Hastalığın ortaya çıkmasında hangi faktörlerin etkili olduğunu açıklayan Dr. Fatih Kenar, ’’Kataraktların yüzde 90’ı yaşa bağlı olarak ortaya çıkar. C vitamininin eksikliği ultraviyole kataraktı faktörlerin başında gelir. Darbe, çarpma, vurma, yanık gibi göz travmalarına bağlı olarak ortaya çıkabilir. Şeker Hastalarında katarakt iki kat sık görülür. İlaç ve çevresel faktörlere bağlı olarak görülebilir. Kortizon kullanımı da katarak oluşumunda etkilidir. Glokom, üveit gibi göz hastalıkları sonrasında ortaya çıkabilir. Doğumsal olarak ortaya çıkan kataraktlar da bulunmaktadır. Görme keskinliğinde yavaş yavaş azalma, bulanık görme, bazen tek gözde çift görme, ışığa duyarlılığın artması sonucu kamaşma, renklerde soluklaşma ve sararma, sarı ve mat görünmesi, gece görme azalması, gözlük numarasının sık değişimi, sonradan oluşan miyopi, araba kullanırken zorlanma ve okuma zorluğu gibi birçok belirtisi olabilir’’ dedi.
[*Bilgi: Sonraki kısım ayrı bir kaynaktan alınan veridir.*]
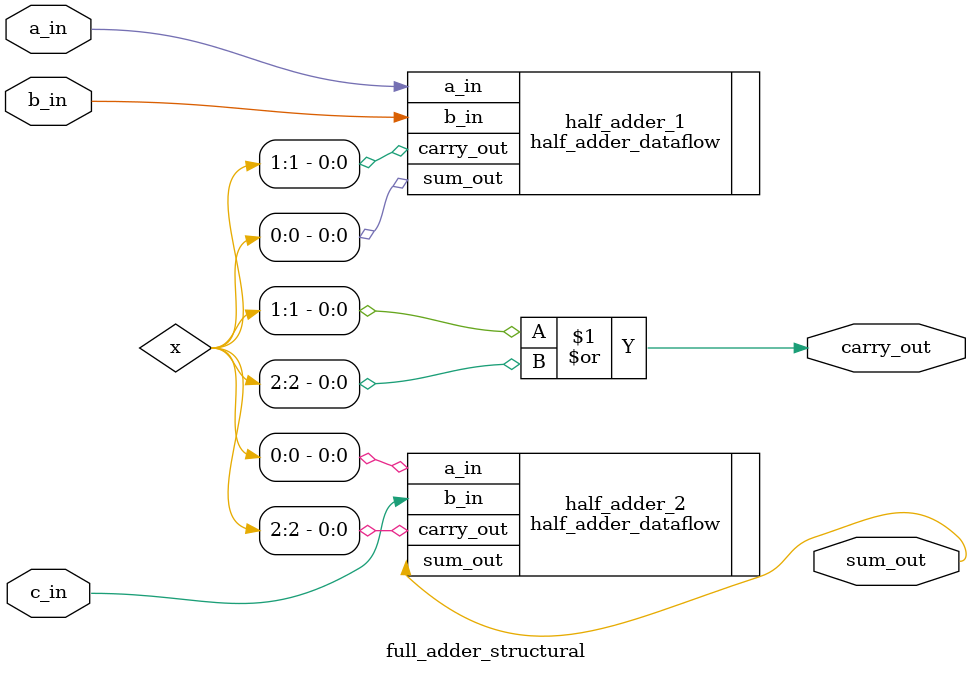
<source format=v>
/**************************************************************************
Description: full adder using structural modelling
full adder using 2 half adders and an or gate
***************************************************************************/

module full_adder_structural(
	input 		a_in,
    input		b_in,
	input		c_in,
	output		sum_out,
	output	    carry_out
);

	wire	[2:0] x;

	half_adder_dataflow half_adder_1(
		.a_in		(a_in	),
		.b_in		(b_in	),
		.sum_out	(x[0]	),
		.carry_out	(x[1]	)
	);
	
	half_adder_dataflow half_adder_2(
		.a_in		(x[0]	),
		.b_in		(c_in	),
		.sum_out	(sum_out),
		.carry_out	(x[2]	)
	);
	
	or or_1(carry_out, x[1], x[2]);

endmodule


</source>
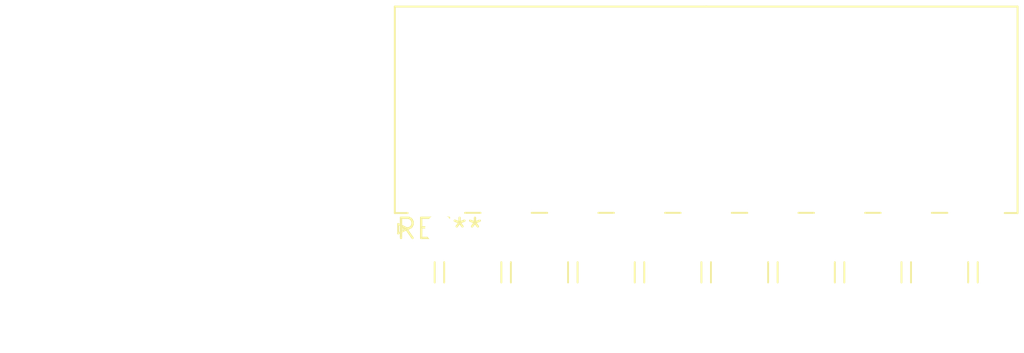
<source format=kicad_pcb>
(kicad_pcb (version 20240108) (generator pcbnew)

  (general
    (thickness 1.6)
  )

  (paper "A4")
  (layers
    (0 "F.Cu" signal)
    (31 "B.Cu" signal)
    (32 "B.Adhes" user "B.Adhesive")
    (33 "F.Adhes" user "F.Adhesive")
    (34 "B.Paste" user)
    (35 "F.Paste" user)
    (36 "B.SilkS" user "B.Silkscreen")
    (37 "F.SilkS" user "F.Silkscreen")
    (38 "B.Mask" user)
    (39 "F.Mask" user)
    (40 "Dwgs.User" user "User.Drawings")
    (41 "Cmts.User" user "User.Comments")
    (42 "Eco1.User" user "User.Eco1")
    (43 "Eco2.User" user "User.Eco2")
    (44 "Edge.Cuts" user)
    (45 "Margin" user)
    (46 "B.CrtYd" user "B.Courtyard")
    (47 "F.CrtYd" user "F.Courtyard")
    (48 "B.Fab" user)
    (49 "F.Fab" user)
    (50 "User.1" user)
    (51 "User.2" user)
    (52 "User.3" user)
    (53 "User.4" user)
    (54 "User.5" user)
    (55 "User.6" user)
    (56 "User.7" user)
    (57 "User.8" user)
    (58 "User.9" user)
  )

  (setup
    (pad_to_mask_clearance 0)
    (pcbplotparams
      (layerselection 0x00010fc_ffffffff)
      (plot_on_all_layers_selection 0x0000000_00000000)
      (disableapertmacros false)
      (usegerberextensions false)
      (usegerberattributes false)
      (usegerberadvancedattributes false)
      (creategerberjobfile false)
      (dashed_line_dash_ratio 12.000000)
      (dashed_line_gap_ratio 3.000000)
      (svgprecision 4)
      (plotframeref false)
      (viasonmask false)
      (mode 1)
      (useauxorigin false)
      (hpglpennumber 1)
      (hpglpenspeed 20)
      (hpglpendiameter 15.000000)
      (dxfpolygonmode false)
      (dxfimperialunits false)
      (dxfusepcbnewfont false)
      (psnegative false)
      (psa4output false)
      (plotreference false)
      (plotvalue false)
      (plotinvisibletext false)
      (sketchpadsonfab false)
      (subtractmaskfromsilk false)
      (outputformat 1)
      (mirror false)
      (drillshape 1)
      (scaleselection 1)
      (outputdirectory "")
    )
  )

  (net 0 "")

  (footprint "Molex_Mini-Fit_Jr_5569-18A2_2x09_P4.20mm_Horizontal" (layer "F.Cu") (at 0 0))

)

</source>
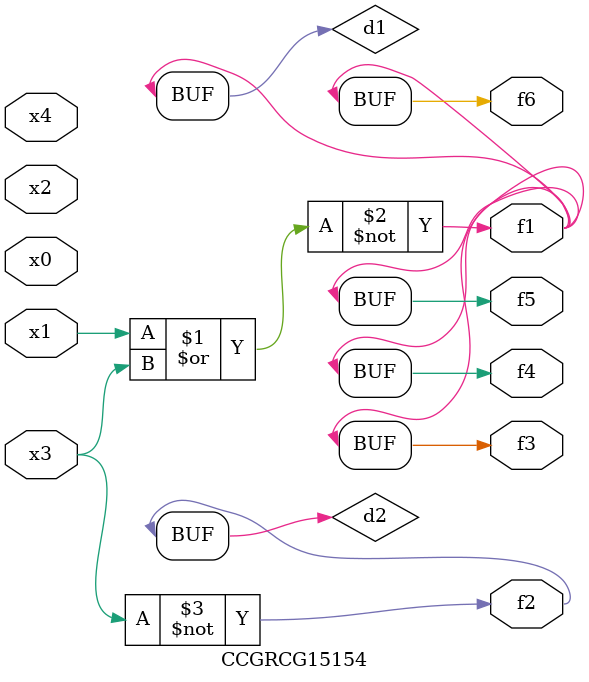
<source format=v>
module CCGRCG15154(
	input x0, x1, x2, x3, x4,
	output f1, f2, f3, f4, f5, f6
);

	wire d1, d2;

	nor (d1, x1, x3);
	not (d2, x3);
	assign f1 = d1;
	assign f2 = d2;
	assign f3 = d1;
	assign f4 = d1;
	assign f5 = d1;
	assign f6 = d1;
endmodule

</source>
’’Katarakt tedavi edilemez, ameliyat şart’’
Katarak tedavisinde ameliyat zorunluluğuna dikkat çeken Dr. Kenar, ’’Katarakt, ilaçla medikal veya gözlük ile tedavi edilebilen bir rahatsızlık değildir. Kataraktın ilerlemesini durdurabilecek etkili bir yöntem yoktur. Fakat Polarize camlı güneş gözlükleri UV hasarını azaltmaktadır. Oluşmuş bir kataraktın tek tedavisi ameliyattır. Dünyada geliştirilen son yöntem FAKO (Facoemülsifikasyon) tekniği ile katarakt ameliyatı yapılmaktadır.Katarakt ameliyatları damla ile, narkoz verilmeden, ağrısız bir şekilde 10-15 dakikada yapılır. Hastanın hastanede yatmasına gerek yoktur. Operasyon sonrası aynı gün evine gider’’ şeklinde konuştu.

’’Katarakt ameliyatında lens seçimi çok önemli’’
Katarakt ameliyatlarında dikkat edilmesi gereken birkaç hususa da değinen Dr.Kenar, hekimin katarakt cerrahisi konusunda tecrübeli olması, kullanılan merceğin kalitesi ve çeşidinin de önemini vurgularken, kalitesiz mercekler ile yapılan ameliyatlardan sonra ışık hassasiyeti, görmede sorunlar, gece görüş problemleri gibi sıkıntılar oluşabildiğine dikkat çekti.

Dr. Kenar, sözlerini şöyle sonlandırdı: ’’Göz içine konulan merceğin kalitesi ve cinsi ameliyat sonrası ömür boyu görme kalitesini etkileyen en önemli faktörlerdendir. FDA (Amerika Sağlık Bakanlığı) onaylı hidrofobik (su içeriği düşük),asferik (Gözün kendi merceğine en uygun fiziki tasarımı olan)dizaynlı Amerika üretimli göz içi mercekleri kullanılmaktadır.Hastanın ve doktorun tercihine göre sadece uzak: monofokal (tek odaklı), uzak-yakın: multifocal-bifokal iki odaklı,uzak-yakın-orta mesafe:trifokal (üç odak- akıllı lens) göz içi mercekleri kullanılabilmektedir. Uzak 1,5 metreden sonrası, yakın 33-40 cm arası ve orta mesafe 66-70 cm arası için net görüş sağlamaktadır’’.